When the caretaker is away, the plant shall play
My caretaker appears to be on a mission that has taken her away from of our shared quarters. As much as I pride myself in my independence, I must admit that I am somewhat concerned as to how my thirst will be quenched whilst she is away. I need not worry. I have made it through darker times than these. I hope in my next entry to have a glorious tale of how I have made it through this turbulent journey into the unknown. Until our path’s cross again.
Today’s Lesson: It is amazing the clarity a plant attains in moments of thirst!
Uleafy S. Plant
What the light behind the blinds must feel like! A potted plant can only dream of this type of heaven. Despite the negativity that creeps up my stem from time to time, I must always hold on to the fact that deep down to my roots, I am truly an optimistic being, and I will achieve that euphoria. For what is life without the unwilting faith for true happiness.

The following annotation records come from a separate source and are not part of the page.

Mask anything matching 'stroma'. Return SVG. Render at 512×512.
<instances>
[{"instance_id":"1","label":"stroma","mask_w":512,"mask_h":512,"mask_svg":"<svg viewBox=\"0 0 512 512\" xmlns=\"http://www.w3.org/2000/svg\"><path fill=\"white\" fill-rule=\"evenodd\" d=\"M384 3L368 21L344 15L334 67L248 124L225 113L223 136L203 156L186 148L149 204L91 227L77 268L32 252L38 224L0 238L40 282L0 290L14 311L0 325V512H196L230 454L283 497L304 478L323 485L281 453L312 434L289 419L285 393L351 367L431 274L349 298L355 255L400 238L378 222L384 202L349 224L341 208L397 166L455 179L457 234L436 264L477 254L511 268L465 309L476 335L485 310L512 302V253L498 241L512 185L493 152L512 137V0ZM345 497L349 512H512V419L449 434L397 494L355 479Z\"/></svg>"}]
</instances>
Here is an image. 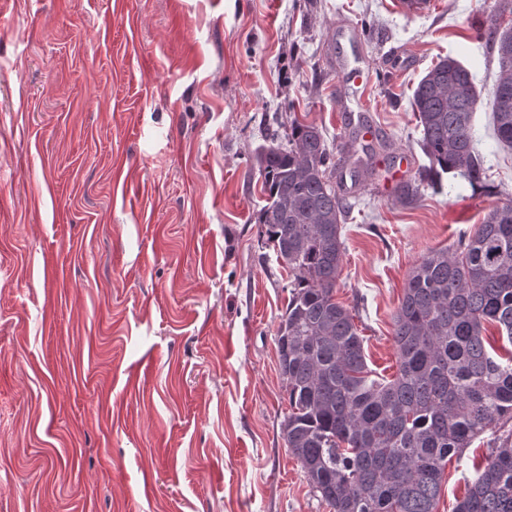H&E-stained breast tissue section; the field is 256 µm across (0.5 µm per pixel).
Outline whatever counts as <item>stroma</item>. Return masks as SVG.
<instances>
[{
    "instance_id": "1",
    "label": "stroma",
    "mask_w": 512,
    "mask_h": 512,
    "mask_svg": "<svg viewBox=\"0 0 512 512\" xmlns=\"http://www.w3.org/2000/svg\"><path fill=\"white\" fill-rule=\"evenodd\" d=\"M0 0V512H329L282 437L288 272L255 150L292 121L377 179L349 189L336 299L378 374L411 271L512 202L493 136L498 0ZM473 73L478 186L429 159L412 91ZM365 69L363 111L342 98ZM488 435L450 458L453 512Z\"/></svg>"
}]
</instances>
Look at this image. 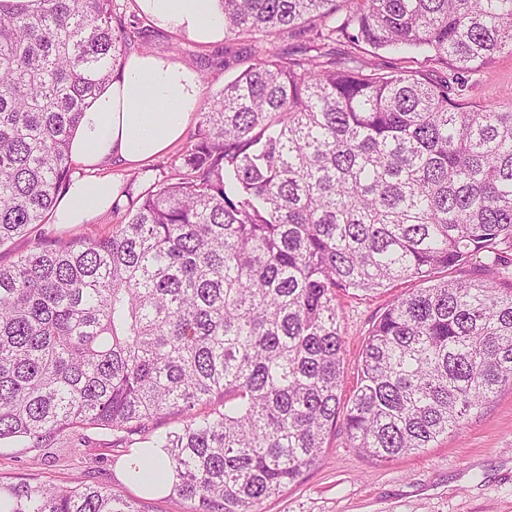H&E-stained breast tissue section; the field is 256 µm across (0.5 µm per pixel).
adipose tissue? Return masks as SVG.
<instances>
[{
	"label": "adipose tissue",
	"mask_w": 512,
	"mask_h": 512,
	"mask_svg": "<svg viewBox=\"0 0 512 512\" xmlns=\"http://www.w3.org/2000/svg\"><path fill=\"white\" fill-rule=\"evenodd\" d=\"M142 15L157 26L201 44L224 38L220 0H136ZM201 93L199 76L188 67L151 53L131 54L119 79L92 102L73 134V160L95 171L94 179H73L50 213L56 224H85L114 201L111 176L100 174L108 161L134 168L183 137Z\"/></svg>",
	"instance_id": "ef3b65f1"
}]
</instances>
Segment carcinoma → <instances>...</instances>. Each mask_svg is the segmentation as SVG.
I'll list each match as a JSON object with an SVG mask.
<instances>
[{
    "label": "carcinoma",
    "mask_w": 512,
    "mask_h": 512,
    "mask_svg": "<svg viewBox=\"0 0 512 512\" xmlns=\"http://www.w3.org/2000/svg\"><path fill=\"white\" fill-rule=\"evenodd\" d=\"M0 6V246L46 218L69 145L122 72L116 0ZM221 0L239 36L310 32L224 84L185 149L95 238L0 264V447L25 454L168 420L170 494L257 512L341 426L379 460L422 453L512 385V104L485 109L368 46L466 73L512 54V0ZM333 25H328V22ZM343 38L338 56L328 43ZM484 257L479 279L442 270ZM413 278L341 403L336 292ZM138 481L162 485L147 459ZM8 512H143L124 492L0 480Z\"/></svg>",
    "instance_id": "carcinoma-1"
}]
</instances>
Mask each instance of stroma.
<instances>
[{
  "label": "stroma",
  "mask_w": 512,
  "mask_h": 512,
  "mask_svg": "<svg viewBox=\"0 0 512 512\" xmlns=\"http://www.w3.org/2000/svg\"><path fill=\"white\" fill-rule=\"evenodd\" d=\"M148 44L132 41L129 52L141 50L167 57L194 70L201 80L199 110H206L225 82L259 60L284 50H297L304 40L289 31L252 36L226 35L223 41L202 45L184 35L154 28L149 19ZM464 98L489 109L512 103V55L498 54L489 64L467 73ZM124 211H108L86 224H40L0 247V263L32 249L50 237L70 238L106 231L124 222ZM415 280L395 283L376 293L348 292L338 296L341 335L346 348L343 396H350L358 376L362 344L376 318L399 295L418 288ZM120 458L104 445L54 448L37 463L13 448L0 449V477L13 481L36 473L44 482L70 485L79 473L91 483L109 485L133 498L139 490L116 475ZM261 512H512V389L505 387L460 432L449 434L419 455L380 461L352 448L343 429L327 440V449L313 469L282 495L264 501Z\"/></svg>",
  "instance_id": "35a3bbf8"
}]
</instances>
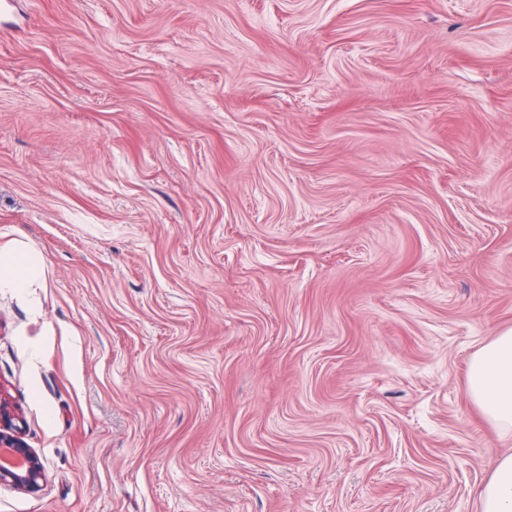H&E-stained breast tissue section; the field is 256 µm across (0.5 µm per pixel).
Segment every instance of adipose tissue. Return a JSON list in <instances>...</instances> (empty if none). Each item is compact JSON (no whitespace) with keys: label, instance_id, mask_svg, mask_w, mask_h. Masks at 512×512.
Wrapping results in <instances>:
<instances>
[{"label":"adipose tissue","instance_id":"1","mask_svg":"<svg viewBox=\"0 0 512 512\" xmlns=\"http://www.w3.org/2000/svg\"><path fill=\"white\" fill-rule=\"evenodd\" d=\"M39 276L31 256L14 248L0 250V288L25 293ZM466 392L479 415L512 443V328L502 330L469 360ZM481 512H512V454L500 457L479 492Z\"/></svg>","mask_w":512,"mask_h":512}]
</instances>
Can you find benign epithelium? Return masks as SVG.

Today’s Lesson: Moss growing on a tree in heaven does not change the fact that the tree is in heaven.
Until our path’s cross again.
Uleafy S. Plant
Day 36 of 365:
There are new additions to my quarters. They’re truly vile, dastardly creatures. They were originally across the room, but they have since migrated over to my perch. They surround me presently. I want nothing more than to be removed of their presence. I had my caretaker snap of photo of their wretchedness. Look at how they crowd my perch and steal my precious light. It will be my goal to make sure they are removed forsooth. Until our paths cross again.
Today’s Lesson: Two may make an engagement, but four is hell.
I really like this photograph of the stained glass table that sits across the room from me. What’s most peculiar is that a single stone lies on the table. I have yet to decipher its purpose. Until our path’s cross again.
Today’s Lesson: Even a single stone can throw one’s mind into chaos.
Day 1 of 365 #shutteraday
Tis evening. There’s barely any light and I can hardly see my parchment. There’s a candle nearby but I have no means in which to light it nor the desire to seek out such means. I would have thought that my first entry in my memoirs would have been one of substance and meaning. But that is not the case. Fear not, my fine followers. Do not look back on this reading as one filled with disappointment and angst. Instead, view this as one of those lessons in life that leave you a better and wiser individual. Until our paths cross again.
Today’s Lesson: When it’s dark, there’s no light.